Performing for the judges, Aquaria serves a top 3 all-time performance that we’ve ever seen on one of these Ru-mix challenges. Her choreography is indeed way more challenging than we generally get on the show, and she executes like a professional and sells the hell out of her lyrics. We all know that I’m forever #TeamAsia, but here, Aquaria is absolutely undeniable. Asia, despite her reservations due to her lack of singing and dancing experience, is fueled by the unpleasant results of the last singing challenge, and turns it all the way out, disproving anything she told us about not being a dancer. Eureka and Kameron are both also present for this challenge. I have to say, even though I know that Eureka and especially Kameron did a good job here, they’re done a disservice by two things that make it hard to pay attention to them or care about their performance: The first is that we know there won’t be an elimination, so it doesn’t matter what they do here. If there were an elimination, one of these two would go home because Asia and Aquaria were already unclockable in this challenge and have generally slayed the season the most. The knowledge that one of them will get to the finale regardless of their performance is frustrating. The second is that this song is not the bop that something like Read U Wrote U was. I will not be playing this song in my car while I drive with my sunglasses on and the windows down, so I’m not particularly invested in how good the verses are. Make better music, RuPaul! I wish to jam!

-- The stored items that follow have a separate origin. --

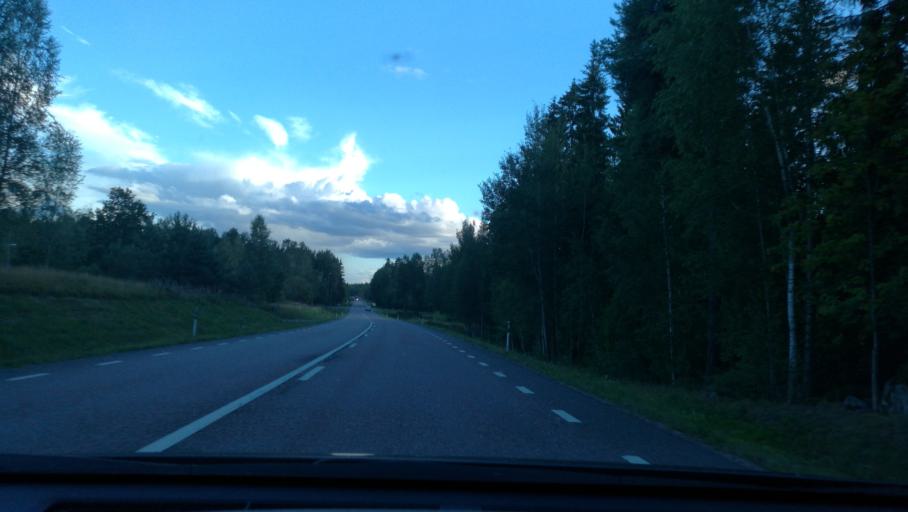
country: SE
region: Soedermanland
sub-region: Katrineholms Kommun
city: Katrineholm
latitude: 59.0392
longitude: 16.2169
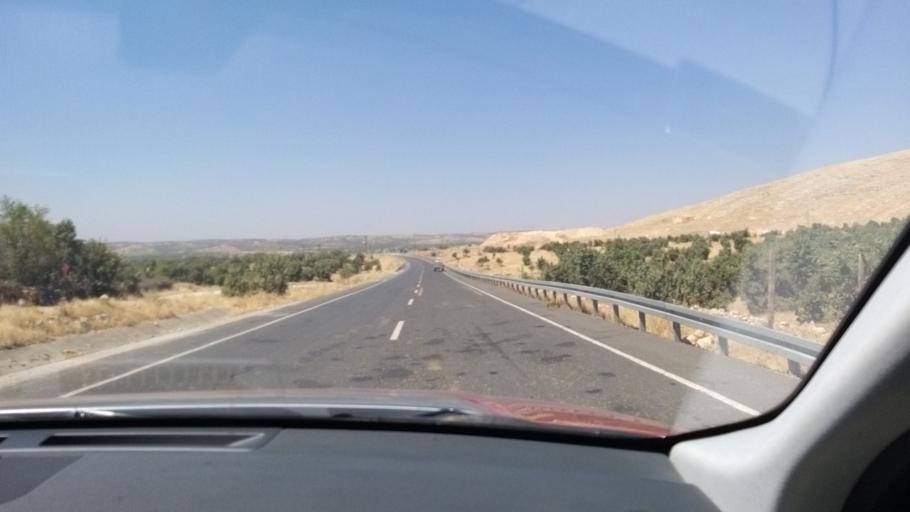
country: TR
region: Mardin
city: Dargecit
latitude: 37.5487
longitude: 41.7468
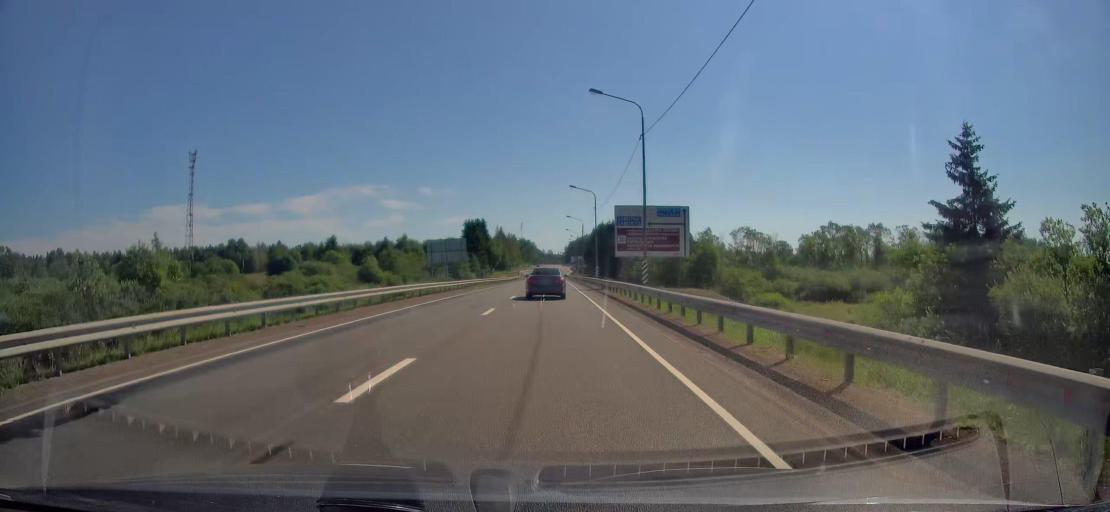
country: RU
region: Leningrad
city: Yefimovskiy
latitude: 59.3468
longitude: 34.8520
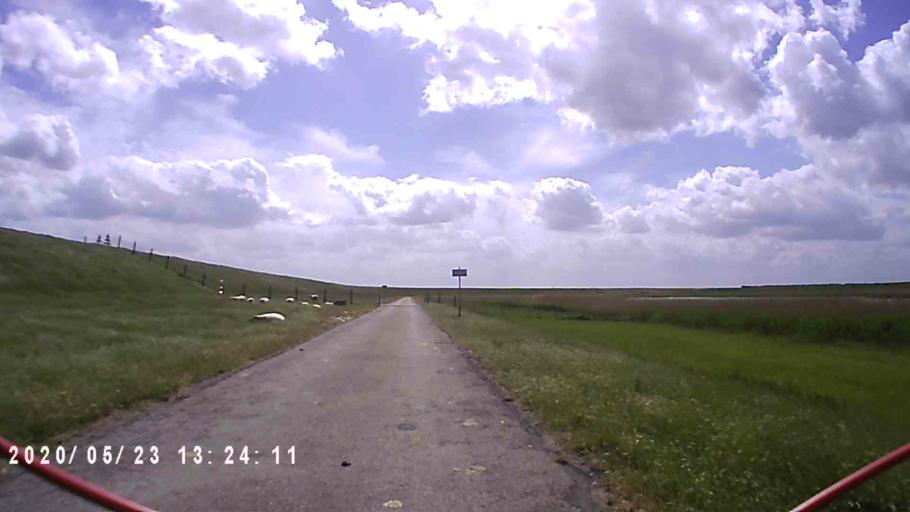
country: NL
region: Groningen
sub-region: Gemeente  Oldambt
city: Winschoten
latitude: 53.2844
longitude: 7.0834
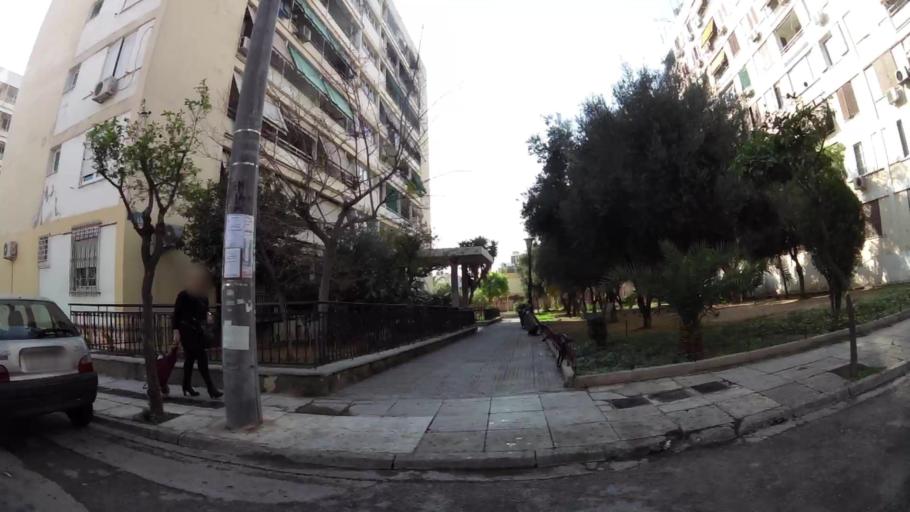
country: GR
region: Attica
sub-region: Nomos Attikis
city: Piraeus
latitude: 37.9491
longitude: 23.6323
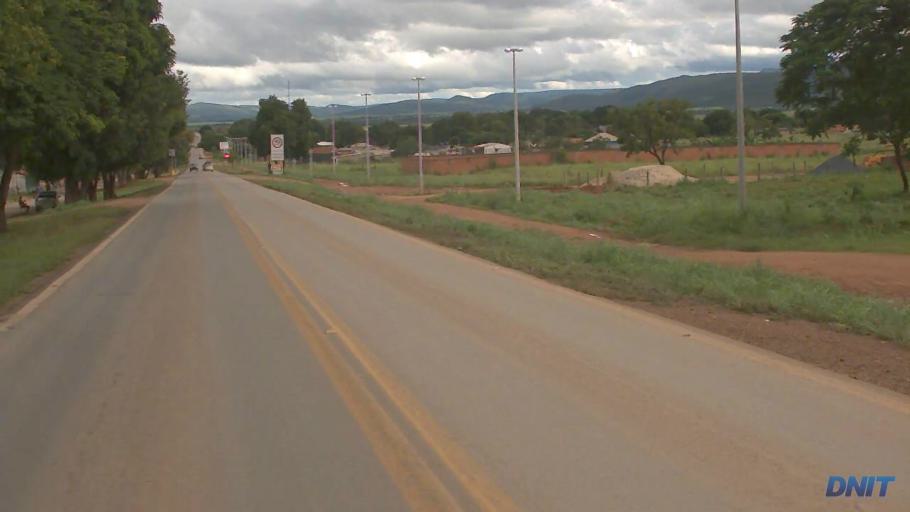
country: BR
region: Goias
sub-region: Padre Bernardo
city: Padre Bernardo
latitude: -15.2560
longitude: -48.2669
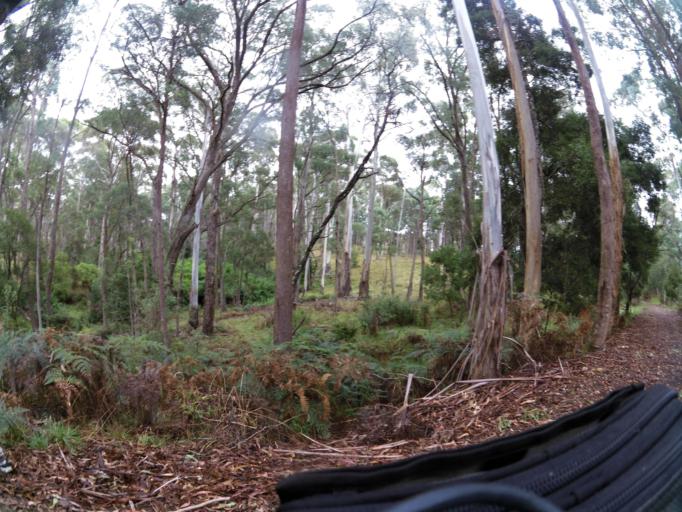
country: AU
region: New South Wales
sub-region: Greater Hume Shire
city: Holbrook
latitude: -36.1608
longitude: 147.4867
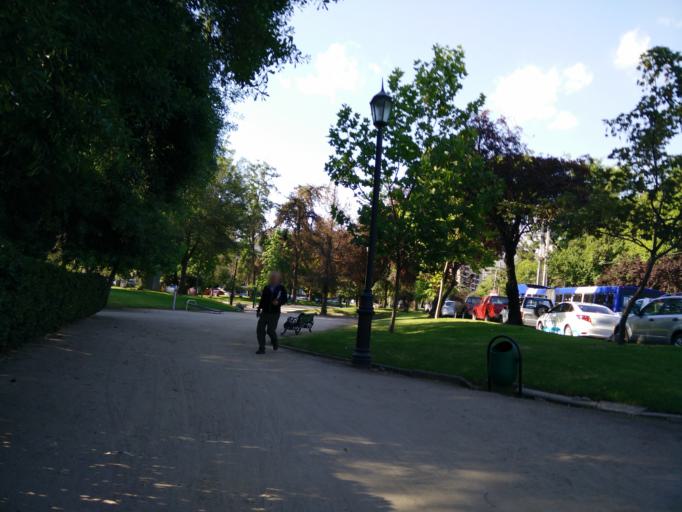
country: CL
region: Santiago Metropolitan
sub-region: Provincia de Santiago
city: Villa Presidente Frei, Nunoa, Santiago, Chile
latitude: -33.4088
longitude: -70.5872
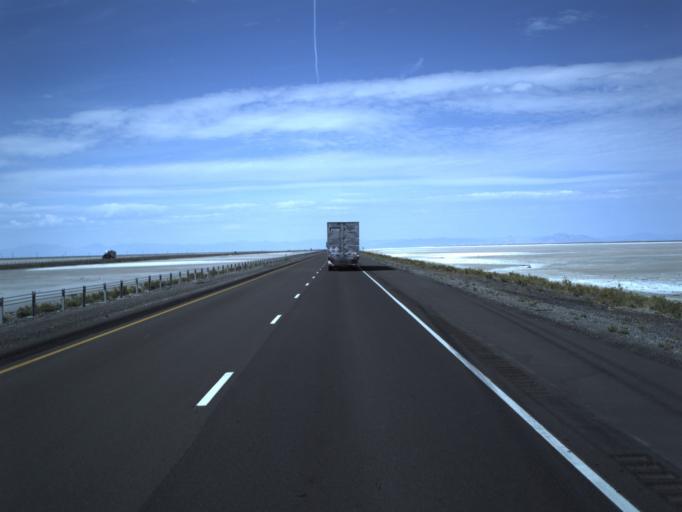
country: US
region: Utah
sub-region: Tooele County
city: Wendover
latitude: 40.7289
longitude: -113.3742
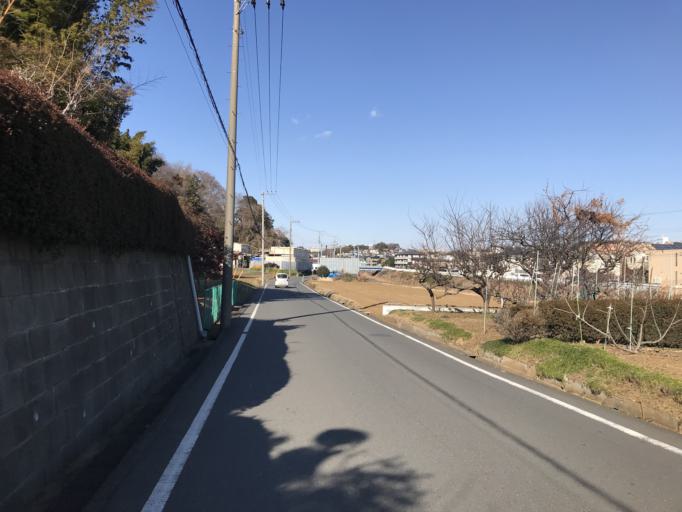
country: JP
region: Tokyo
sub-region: Machida-shi
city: Machida
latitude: 35.5723
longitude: 139.5088
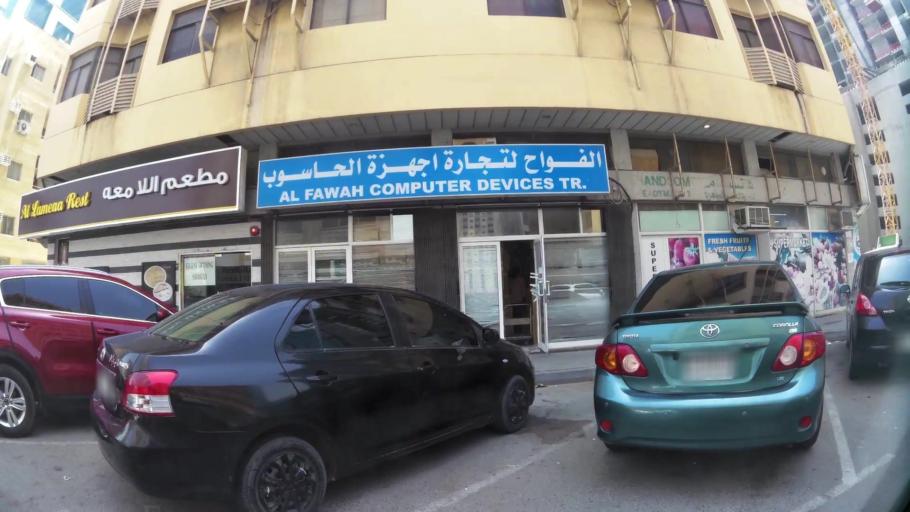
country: AE
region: Ash Shariqah
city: Sharjah
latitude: 25.3430
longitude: 55.3865
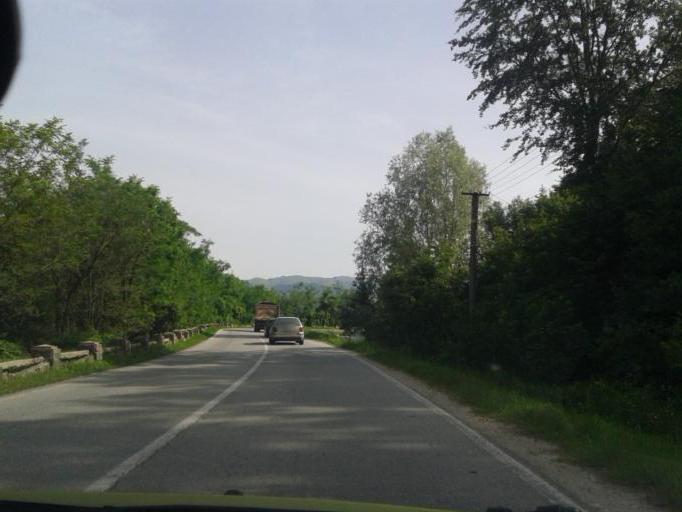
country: RO
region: Valcea
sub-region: Comuna Costesti
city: Costesti
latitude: 45.1374
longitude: 24.0662
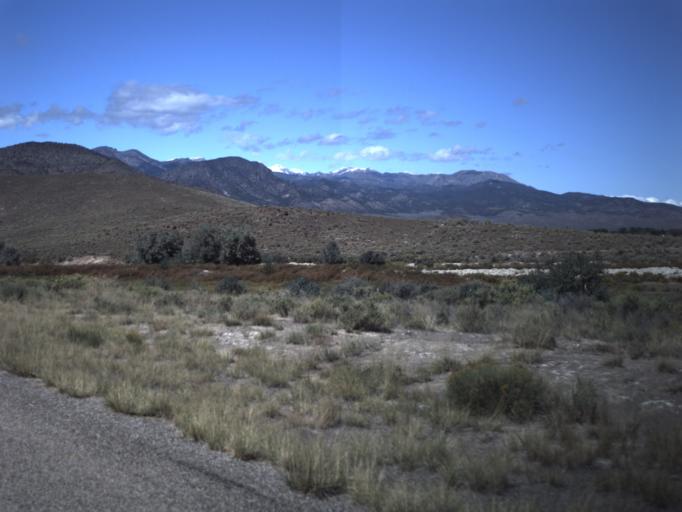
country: US
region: Utah
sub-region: Piute County
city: Junction
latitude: 38.2095
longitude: -112.2162
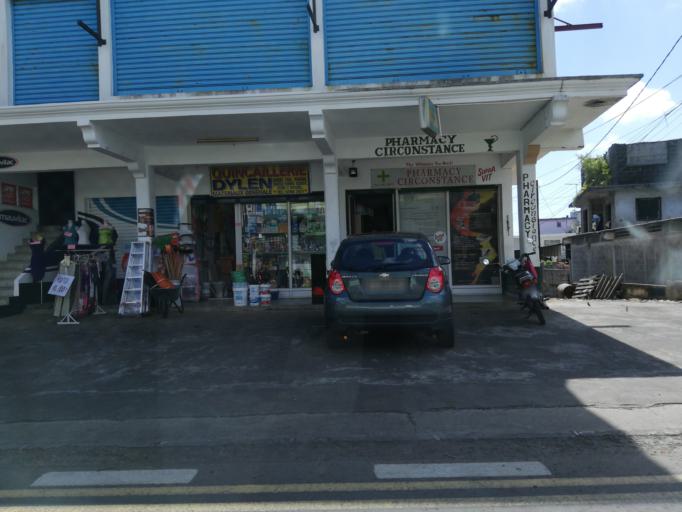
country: MU
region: Moka
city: Verdun
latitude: -20.2231
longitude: 57.5405
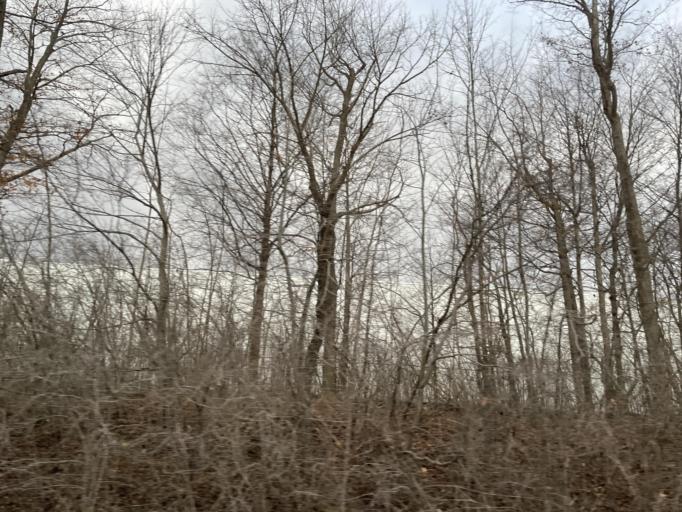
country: CA
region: Ontario
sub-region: Wellington County
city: Guelph
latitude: 43.5384
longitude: -80.2988
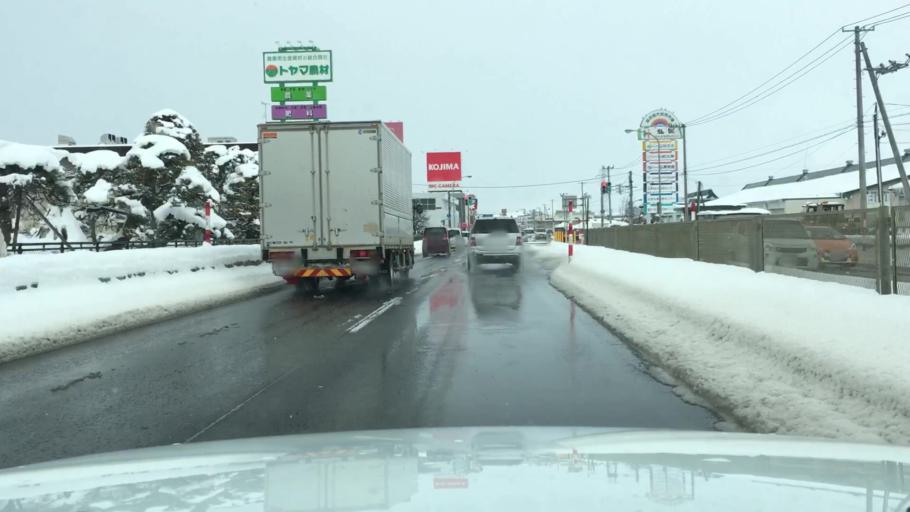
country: JP
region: Aomori
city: Hirosaki
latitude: 40.6054
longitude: 140.4990
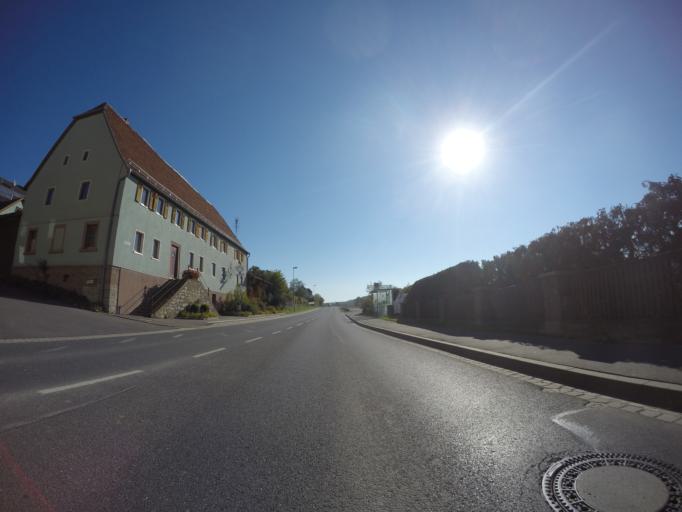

Regardless, everyone is objectively good both in the challenge and on the runway, which is more than we could say in All Stars 2 when Roxxxy got through to the end and that season still turned out iconic so there’s hope yet. For the high glamour runway featuring no guest judges, just Todrick, Kameron, Aquaria, and Asia all look breathtakingly stunning, and again, Eureka is also there. Eureka’s cut-away says something about how when Edison discovered the lightbulb he said, “Eureka,” which I googled because it makes no sense. Eureka means “I found it,” and in school I learned it in the context of the discovery of gold in California, which is why the word is on its state seal, but it’s actually first attributed to Archimedes when he stepped into a bathtub and discovered displacement when the water level rose. The Edison thing is a myth that isn’t even that common and yielded few search results. If you thought I wasn’t petty enough to use historical misinformation as a legitimate reason to continue disliking someone then you have not been paying attention. Do your research, Eureka! It’s not hard! It demonstrates a lack of commitment to your drag character and persona that you’re not even bothering to learn what your name means.

Ru is proud and emotional and asks the question that always makes me cry, when she holds up childhood photos of each of the final four and asks what each queen would say to their younger selves. I almost make it through the episode without shedding a tear, until the queens depart and Michelle says to the judges, of Asia, “She is one of those people, that without those people we would crumble as a community… And I think that Asia would be an incredible representative of the community.” Truer words have never been spoken. Will Aquaria deserve the crown based on the competition? Absolutely. Will she be the best representation of, and ambassador to the drag community? Probably not. I’m still not sure what Aquaria is offering that Violet Chachki didn’t, and how either queen is really using their platform for the greater good of the drag world, but I hope that Aquaria can prove me wrong as she gains more clout and life experience.

The episode ends with a lackluster top four lip sync to Call Me Mother, RuPaul’s most infectious tune, marred by the fact that it was clearly plagiarized from Azealia Banks’s The Big Big Beat, but nevertheless, Ru is impressed enough to follow through with his already planned out idea to send the top four through to next week’s finale, where we will hope for the best, prepare for the worst, but know in our hearts that we’re going to end up somewhere in the middle, with a deserving but not exactly groundbreaking. Until then, I still have one more week to be optimistically #TeamAsia.